Summation, which includes both spatial and temporal summation, is the process that determines whether or not an action potential will be triggered by the combined effects of excitatory and inhibitory signals, both from multiple simultaneous inputs (spatial summation), and from repeated inputs (temporal summation). Depending on the sum total of many individual inputs, summation may or may not reach the threshold voltage to trigger an action potential.
Neurotransmitters released from the terminals of a presynaptic neuron fall under one of two categories, depending on the ion channels gated or modulated by the neurotransmitter receptor. Excitatory neurotransmitters produce depolarization of the postsynaptic cell, whereas the hyperpolarization produced by an inhibitory neurotransmitter will mitigate the effects of an excitatory neurotransmitter.
Neurons can only excite or inhibit other neurons (or bias the excitability of each other through modulatory transmitters).
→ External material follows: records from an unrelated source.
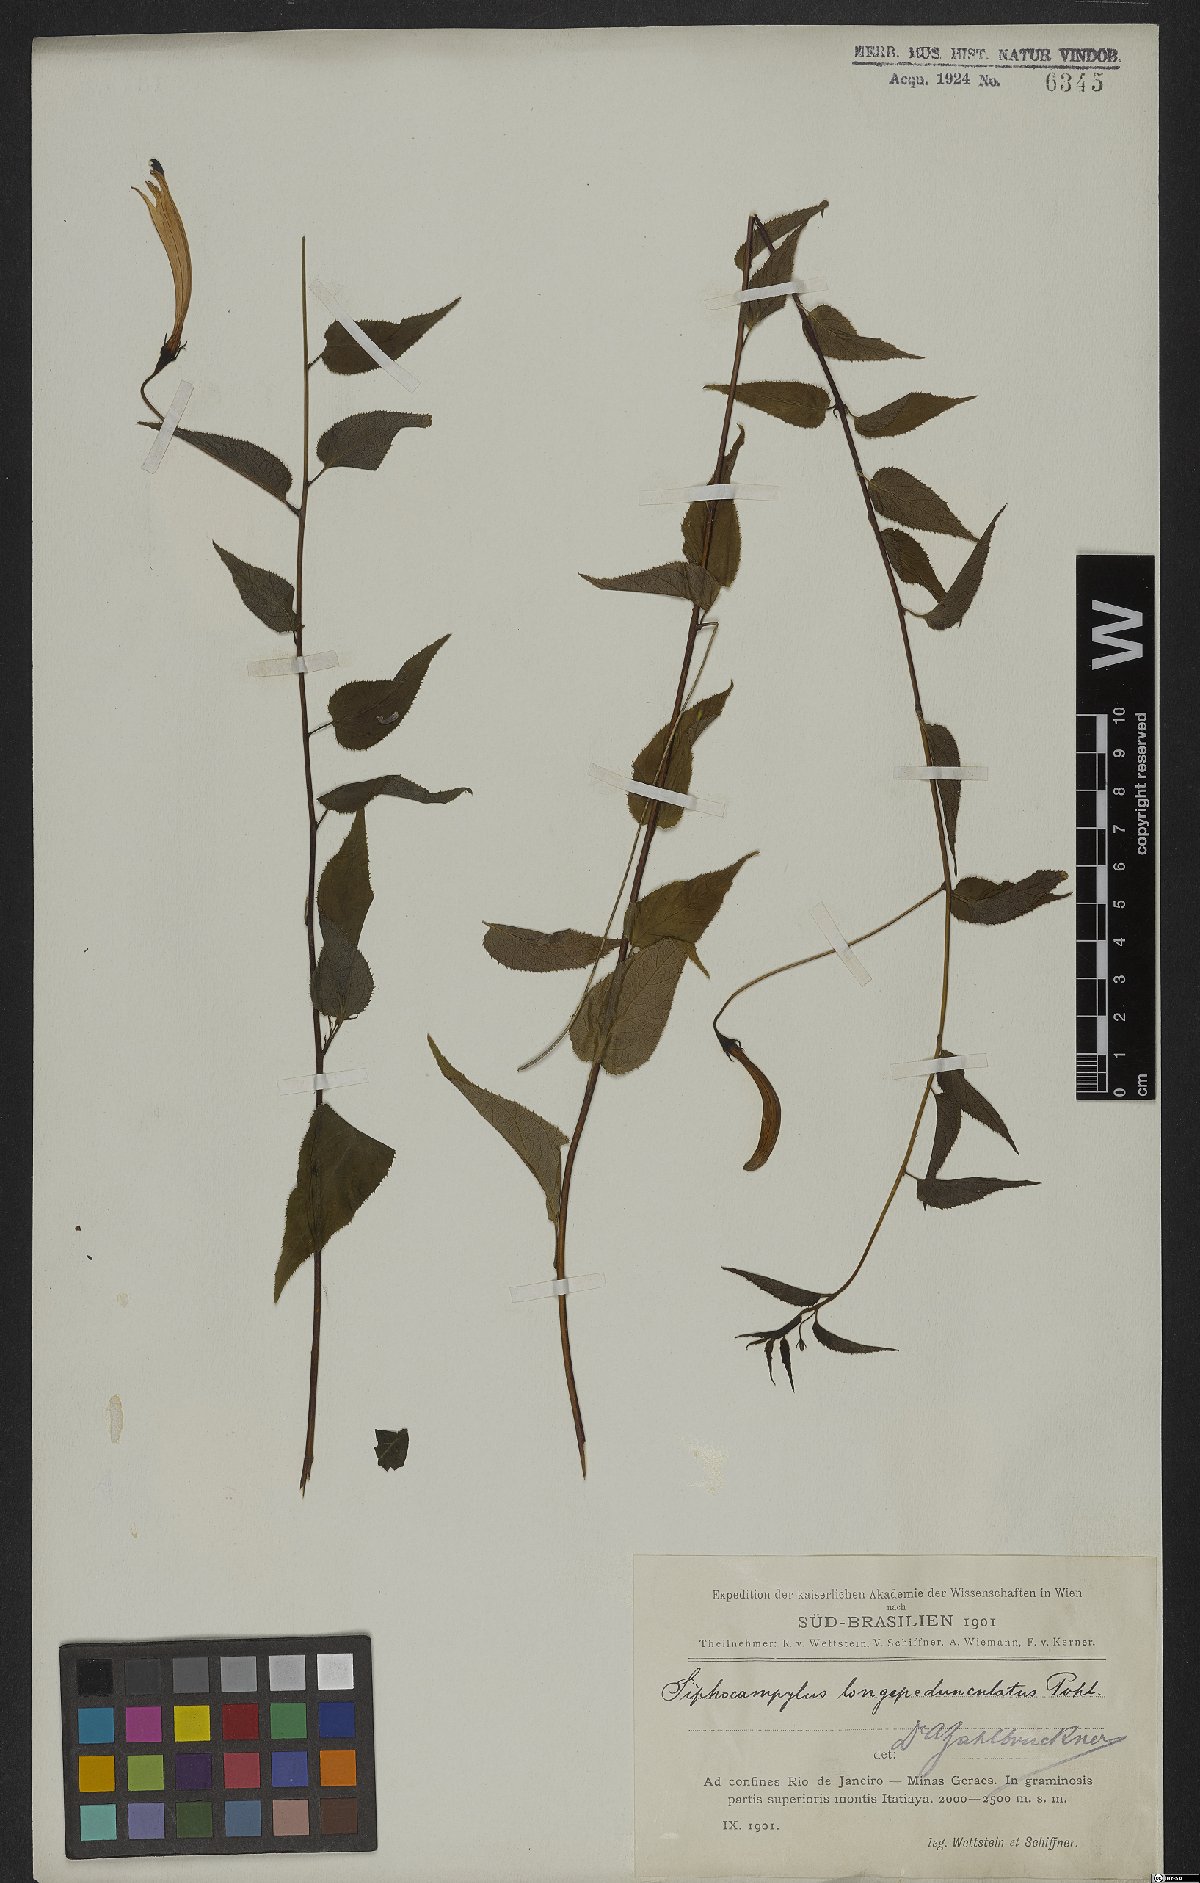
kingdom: Plantae
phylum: Tracheophyta
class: Magnoliopsida
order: Asterales
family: Campanulaceae
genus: Siphocampylus
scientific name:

Given these two basic actions, a chain of neurons can produce only a limited response. A pathway can be facilitated by excitatory input; removal of such input constitutes disfacilitation. A pathway may also be inhibited by inhibitory input. Removal of such input constitutes disinhibition, which, if other sources of excitation are present in the inhibitory input, can augment excitation.
When a given target neuron receives inputs from multiple sources, those inputs can be spatially summated if the inputs arrive closely enough in time before the influence of each has decayed. If a target neuron receives input from a single axon terminal and that input occurs repeatedly at short intervals, the inputs will summate temporally.
The nervous system first began to be encompassed within the scope of general physiological studies in the late 1800s, when Charles Sherrington began to test the electrical properties of neurons. His main contributions to neurophysiology involved the study of the knee-jerk reflex and the inferences he made between the two reciprocal forces of excitation and inhibition. He postulated that the site of this modulatory response occurs at the intercellular space of a unidirectional pathway of neural circuits. He first introduced the possible role of evolution and neural inhibition with his suggestion that “higher centers of the brain inhibit the excitatory functions of the lower centers”.